#### [DATA FOR REVIEW]

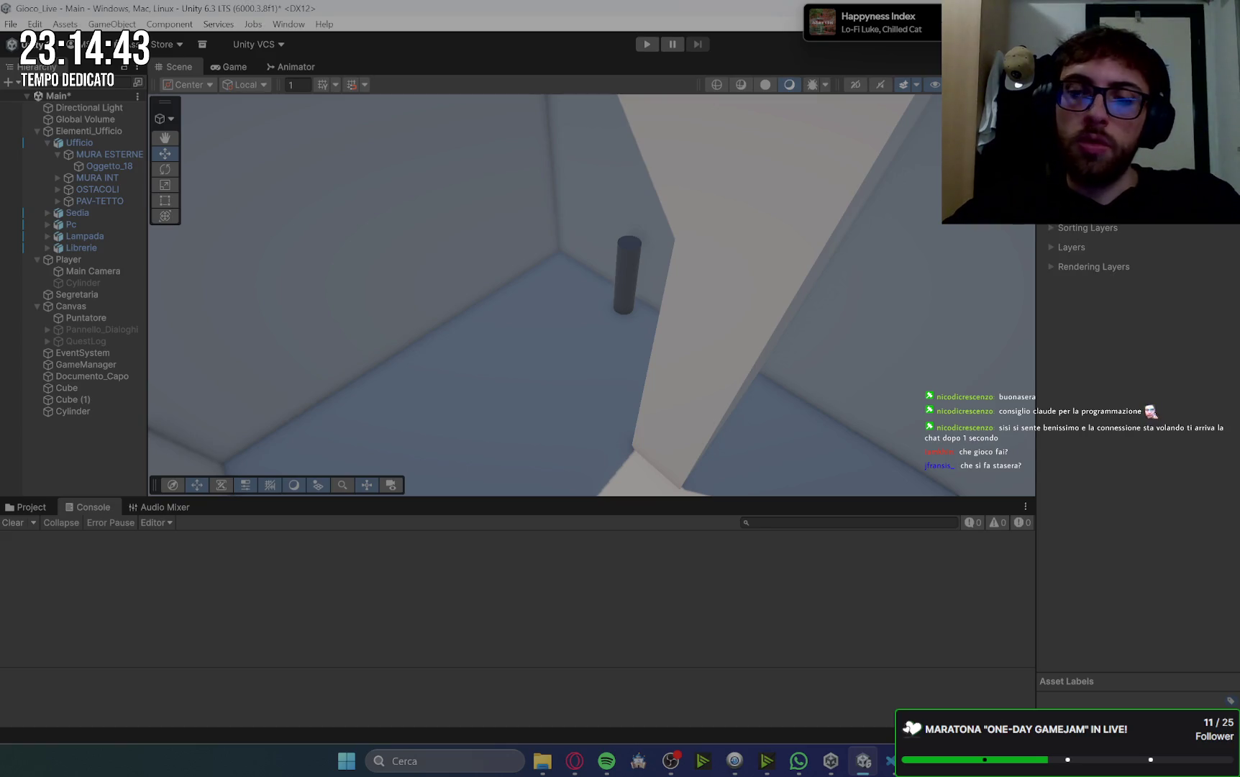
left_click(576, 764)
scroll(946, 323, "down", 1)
---
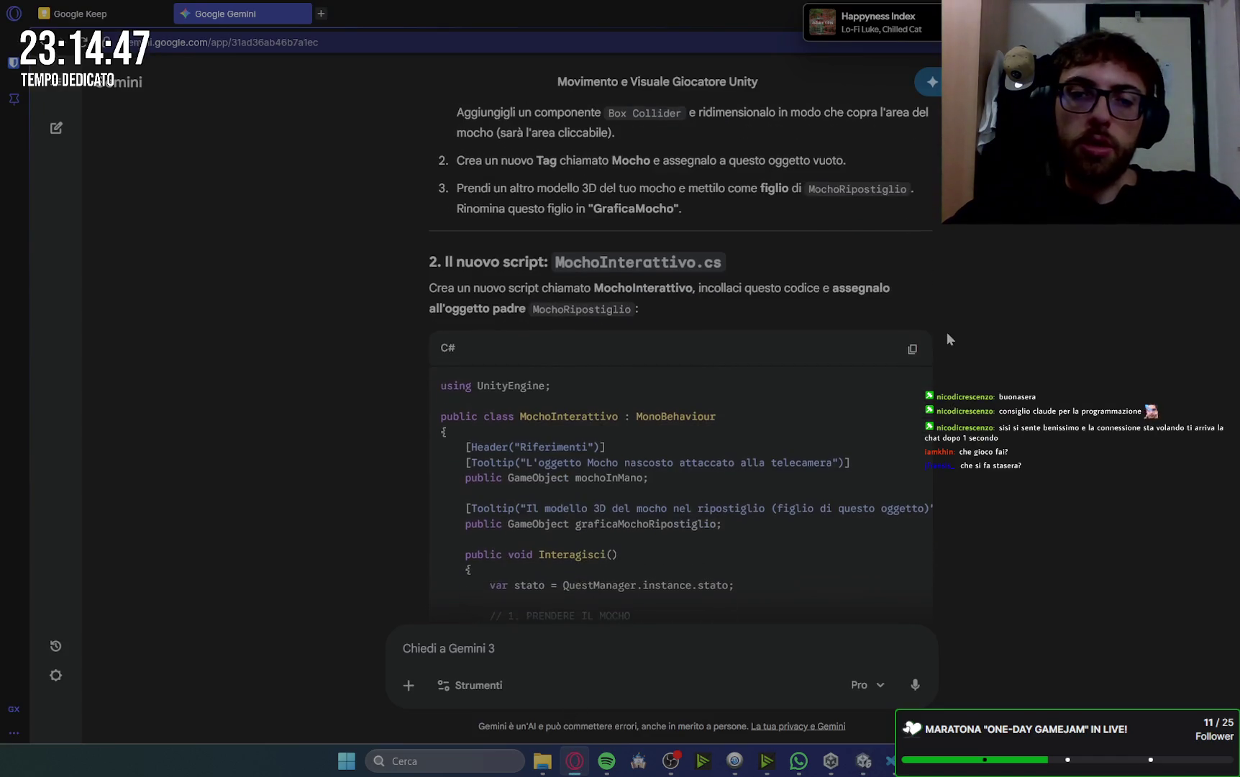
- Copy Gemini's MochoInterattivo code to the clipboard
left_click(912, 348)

#### [WORK ITEM]
Would you quote everything above from the line containing "- Copy Gemini's" down to the line containing "left_click(912, 348)"? Include both of those lines and nothing else.

#### [RESULT]
- Copy Gemini's MochoInterattivo code to the clipboard
left_click(912, 348)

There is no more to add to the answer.